JamesRigoberto@reddit (OP)
From the point of view of planning we do not allocate any manpower to maintenance. We try to fix issues within 5 days since they arise. If they cause critical problems or block people, we try to fix them within a day. We don't let the bug bucket grow. I see multiple reasons to why the number increased, to name a few, no proper testing, no proper planning (some of the issues are users want a feature to behave differently), not enough features (some issues are manually updating data, we are starting to script this but still developers have to run the scripts). There have been domains in which the same issue has appeared multiple times. Although not many issues could self-heal, some of them could benefit from an auto reboot.
We have tried talking to management and product, unfortunately the company is becoming too hierarchical and don't listen to lower levels.
Usually there is no pressure to release features, so I don't see the need to bump development estimates. For months it has been the case that not many new features are released or planned.
johnpeters42@reddit
So where is management/product directing their "mainly development" mandate? On other projects?
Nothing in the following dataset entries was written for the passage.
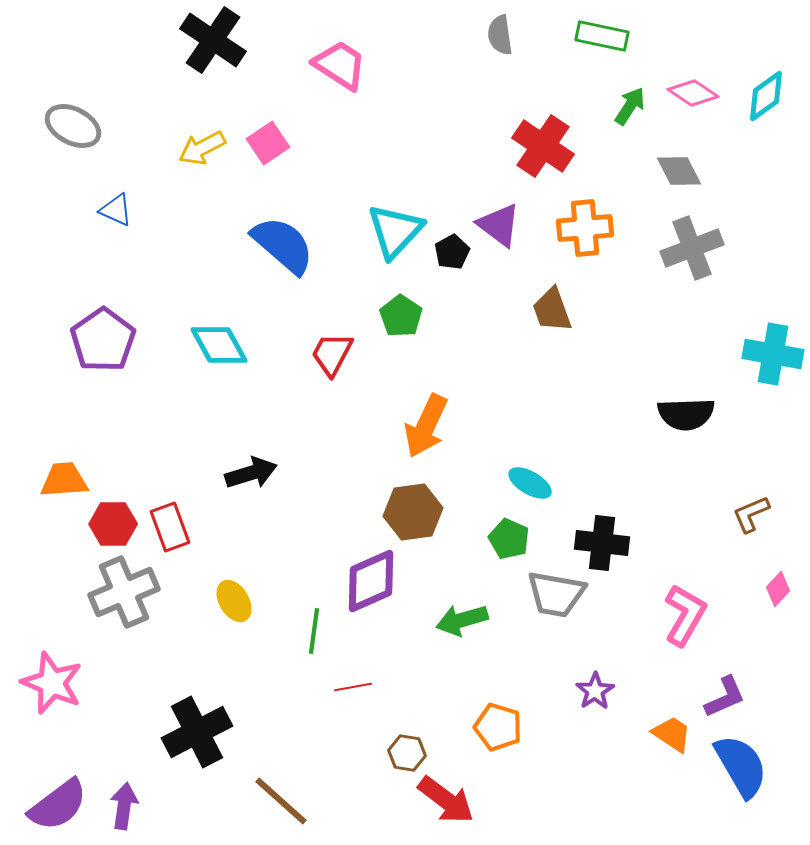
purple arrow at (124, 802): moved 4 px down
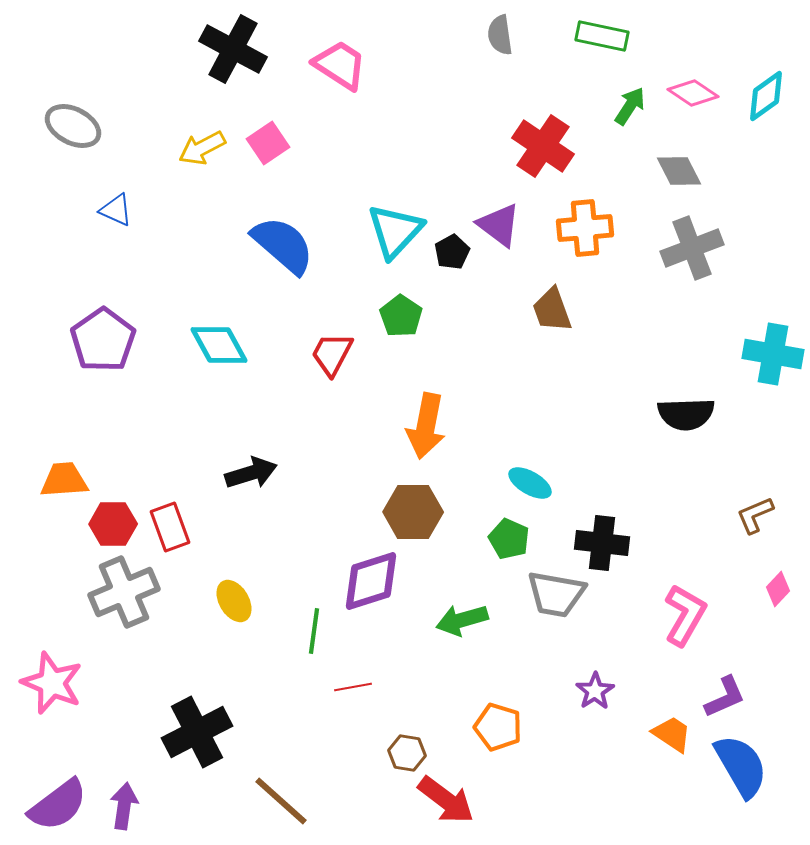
black cross at (213, 40): moved 20 px right, 9 px down; rotated 6 degrees counterclockwise
orange arrow at (426, 426): rotated 14 degrees counterclockwise
brown hexagon at (413, 512): rotated 8 degrees clockwise
brown L-shape at (751, 514): moved 4 px right, 1 px down
purple diamond at (371, 581): rotated 6 degrees clockwise
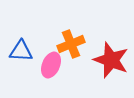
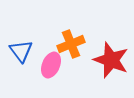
blue triangle: rotated 50 degrees clockwise
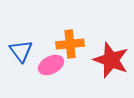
orange cross: moved 1 px left; rotated 16 degrees clockwise
pink ellipse: rotated 40 degrees clockwise
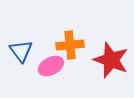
orange cross: moved 1 px down
pink ellipse: moved 1 px down
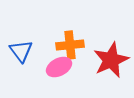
red star: rotated 27 degrees clockwise
pink ellipse: moved 8 px right, 1 px down
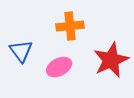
orange cross: moved 19 px up
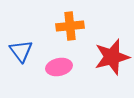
red star: moved 1 px right, 3 px up; rotated 9 degrees clockwise
pink ellipse: rotated 15 degrees clockwise
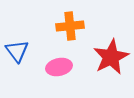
blue triangle: moved 4 px left
red star: moved 1 px left; rotated 12 degrees counterclockwise
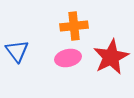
orange cross: moved 4 px right
pink ellipse: moved 9 px right, 9 px up
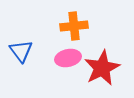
blue triangle: moved 4 px right
red star: moved 9 px left, 11 px down
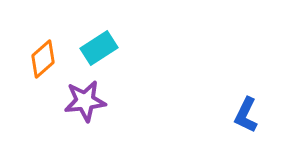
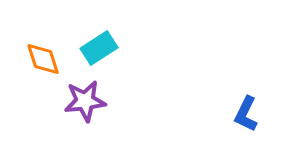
orange diamond: rotated 66 degrees counterclockwise
blue L-shape: moved 1 px up
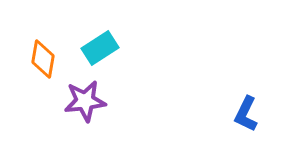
cyan rectangle: moved 1 px right
orange diamond: rotated 27 degrees clockwise
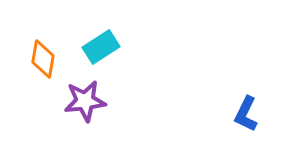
cyan rectangle: moved 1 px right, 1 px up
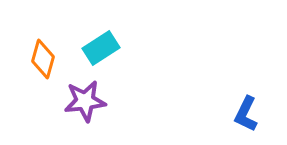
cyan rectangle: moved 1 px down
orange diamond: rotated 6 degrees clockwise
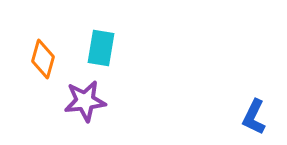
cyan rectangle: rotated 48 degrees counterclockwise
blue L-shape: moved 8 px right, 3 px down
Whatever it is, the idea is that you can plan for a certain amount of maintenance behind the scenes, regardless of what they plan and what you report back to them.
JamesRigoberto@reddit (OP)
The process quarter process usually is like this: at the beginning of the quarter product plans in X epics. From those epics only 1 or 2 would be completely defined and ready to work on. At the sprint planning there is little room to introduce new stories since not enough of them have been finished. So features are always delayed and postponed.
Product and management don't consider maintenance when planning. There is no proper track of how many hours we spend doing those tasks. And sometimes to change one line of code you have to spend hours of meetings to gather what the user wants and how the product is meant to behave.
You are correct the idea is that we do maintenance behind the scenes. The problem is that this is not behind the scenes any longer and takes us most of our time. Also there is no proper tracking of all of this maintenance work.
Comprehensive-Pea812@reddit
core company mistake, not budget for maintenance or less budget.
they should at least budget for 50-50 and an unused maintenance budget can be used to improve the quality of delivery.
company being stingy with maintenance budget will see their system root and people are trying to leave
JamesRigoberto@reddit (OP)
Unfortunately the team is very small. We are 5 developers to manage a large number of services. Each sprint one of us will be in filtering issues and solving as many as he can. And another person is in charge of the release pipeline. When on those roles you have some spare time, but not enough time as to focus on other tasks.
We have asked to hire somebody to increase the automation of the QA procces. But growth is been more vertical now. They are looking for managers.
mxdx-@reddit
Once an application has been live for a while, issues inevitably surface, be it CVEs, deprecated libraries, or necessary updates. Unless there's a dedicated maintenance team, these tasks should be handled like any other sprint work: tracked as tickets, added to the backlog, refined, and prioritized. A good rule of thumb is to reserve a portion of sprint capacity for maintenance. Over time, this reduces tech debt and makes such work more occasional than recurring.
JamesRigoberto@reddit (OP)
We do have those common issues and most of the times they are pushed to be resolved within days, so not much planning there, just putting current work aside and dealing with them as they come.
We usually have 1 or 2 story points per sprint for refactoring. But I feel is not enough.